Новое недовольство мемориальной культурой - стр. 10
Связь с идентичностью
Козеллеку, как и многим другим представителям старшего поколения, кажется бесполезной вошедшая в научный обиход концепция коллективной идентичности. Важна только индивидуальность, нередуцируемая инаковость каждого отдельного и обособленного человека. «У каждого есть право на собственную биографию, на собственное прошлое, которое не может быть отнято никакой коллективизацией, никакой гомогенизацией, никаким принуждением»[23]. Здесь в Козеллеке говорит опыт тоталитаризма, перед лицом которого защита индивидуальности обязана считаться наивысшей целью. Однако подобный взгляд чреват догматизмом, поскольку автоматически отождествляет любой вид принадлежности к социальной группе с коллективизацией, гомогенизацией и принуждением. В наши дни, когда принадлежность к той или иной социальной группе, традициям и культуре воспринимается как важная составная часть индивидуальной идентичности, позицию Козеллека можно уважать, но ее уже не удастся отстоять в качестве общепринятой. Мир стал гораздо сложнее, и науки о культуре пытаются соответствовать возросшей сложности. Подобно тому, как миф перестал считаться всего лишь обманом и видится теперь обоснованием истории, соотнесенность с идентичностью также нельзя автоматически считать формой «коллективизации», поскольку идентичность следует воспринимать как «новую форму самоопределения». Происходит не отказ от индивидуальности, а ее дополнение, обогащение и новое акцентирование ее значимости. Хотя сейчас научные публикации на данную тему составляют целые библиотеки, многие историки до сих пор отвергают понятие «коллективной идентичности» как нелегитимную метафору. Это объясняется тем, что коллективная идентичность ассоциируется с идеями национал-социализма, которые подлежали искоренению в Германии после 1945 года. Урок тоталитарного прошлого гласил: «Впредь никаких разговоров о германской идентичности! Никогда!» Но возникшие мыслительные запреты со временем все больше обнаруживали свою проблематичность. Выявление рамок памяти, все более характерная для современного мира забота о сохранении национальной памяти, стремление приобщить к ней граждан своей страны подтверждается учреждением большого количества памятных дат, коммеморативных ритуалов и других символических практик коллективного возврата прошлого в нашу современность.
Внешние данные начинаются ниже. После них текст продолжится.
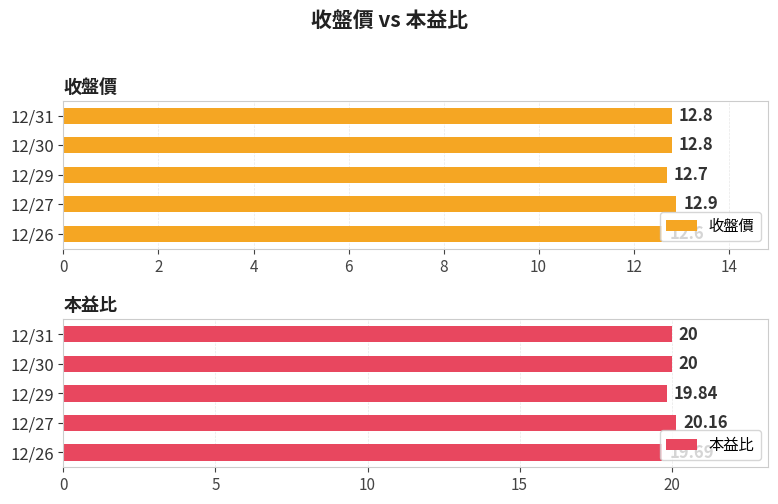

Is it true that 本益比 equals 26.8 at 12/26?

False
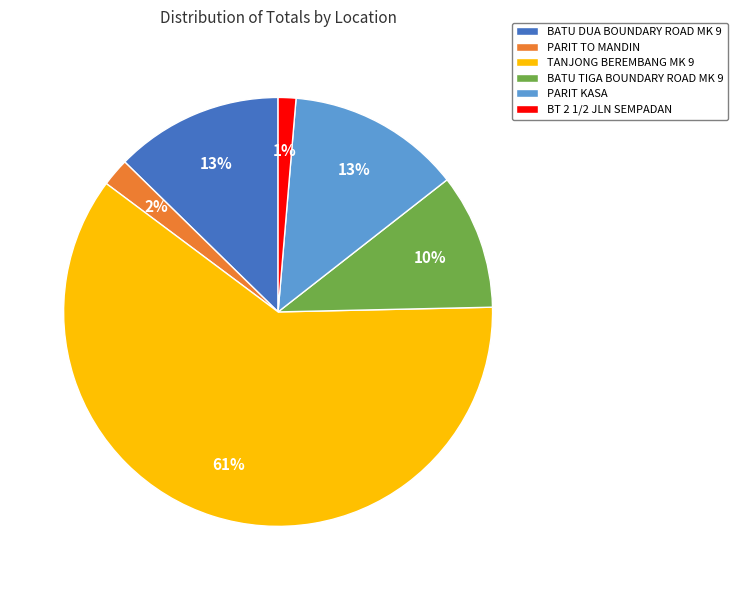

What is the largest slice in the pie chart?

TANJONG BEREMBANG MK 9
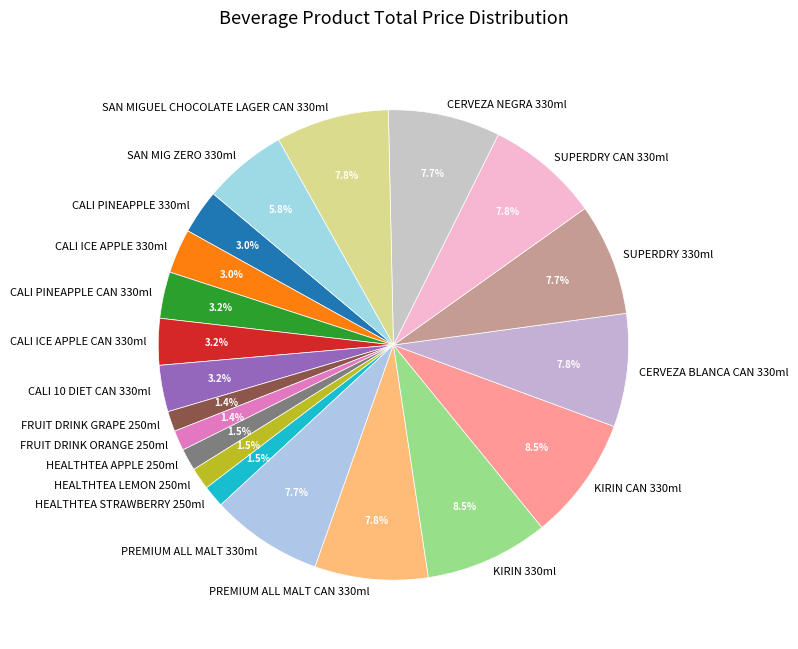

Between SUPERDRY CAN 330ml and HEALTHTEA APPLE 250ml, which is larger?

SUPERDRY CAN 330ml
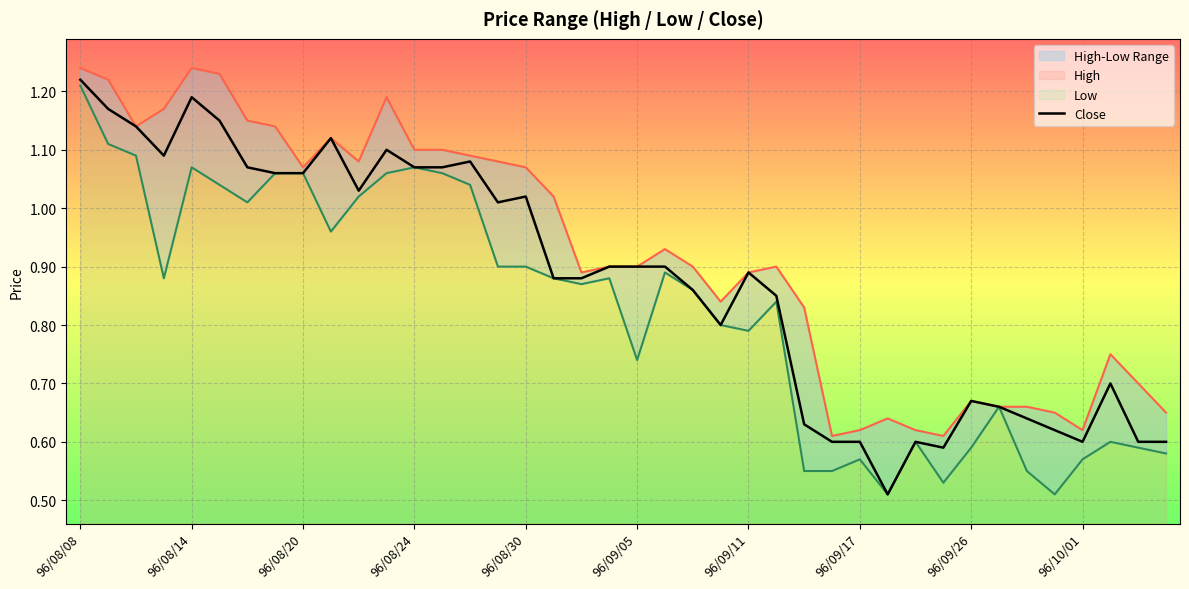

Does the chart display data point markers on the line(s)?

No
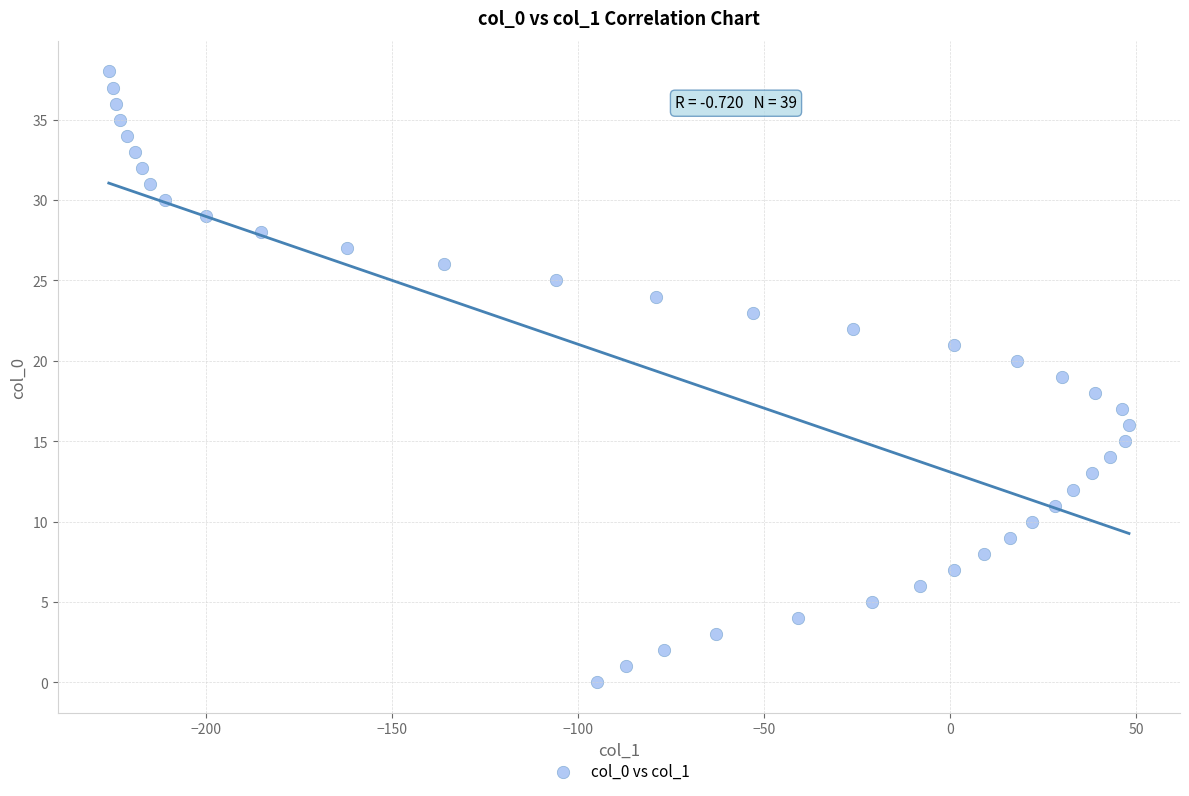

What is the range of Y values (max minus min)?

38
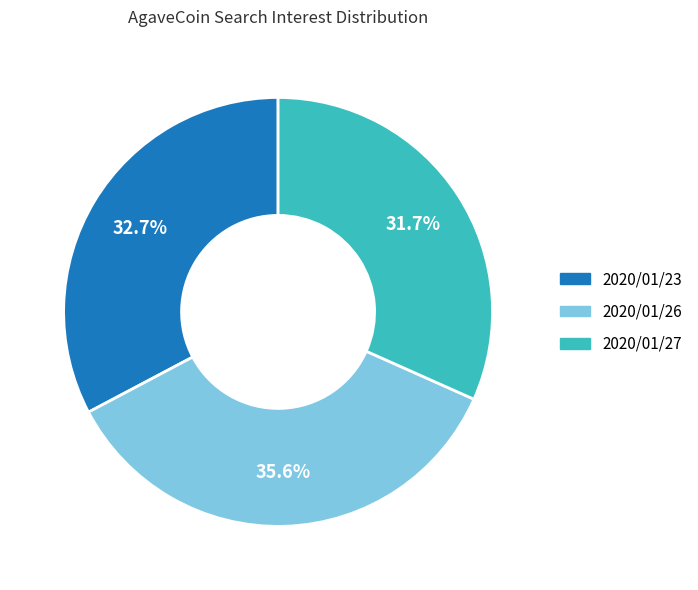

Does any single category account for the majority?

No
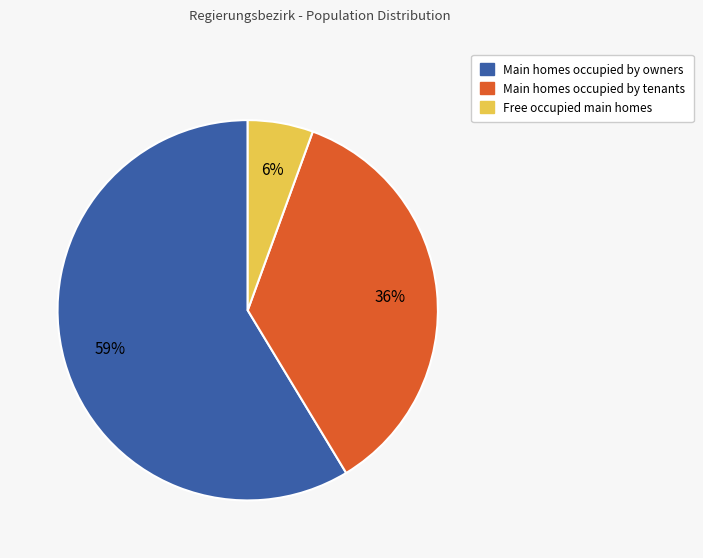

To the nearest percent, what is the average slice percentage?

33%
Любая память характеризуется той или иной перспективой; память небеспристрастна и определяется тем, что в нее отбирается и что из нее исключается. В демократических странах мемориальное сообщество никогда не бывает однородным; каждый индивидуум представляет собой сферу пересечений многих групповых памятей и сам делает выбор из множества коммеморативных опций. Эта неоднородность усугубляется многоуровневой коммуникацией: официальной (выступления в бундестаге и ландтагах), публичной (публикации в СМИ) и неофициальной (разговоры с приятелями за кружкой пива). В Германии наличествует множество различных «Мы» с их коллективной памятью: немцы как преступники, ответственные за Холокост; немецкие евреи как жертвы Холокоста; немцы как жертвы национал-социализма и Второй мировой войны; немцы как жертвы вынужденного бегства и насильственных депортаций; немцы как жертвы политических преследований в ГДР; наконец, немцы из семей бывших эмигрантов. И у всех них разные жизненные истории. Однако это не исключает наличия социальных рамок памяти, внутри которых каждая из перечисленных групп помещает собственную память. Но поскольку речь идет о рамках памяти, многое из них и исключается. В том числе вещи, ставящие под вопрос нормы общественного морального консенсуса (о чем дальше пойдет речь в разделе о политкорректности); впрочем, есть и нечто безотчетно забытое, что еще может стать частью немецкой памяти (о чем мы также поговорим в разделе, посвященном «диалогической памяти»).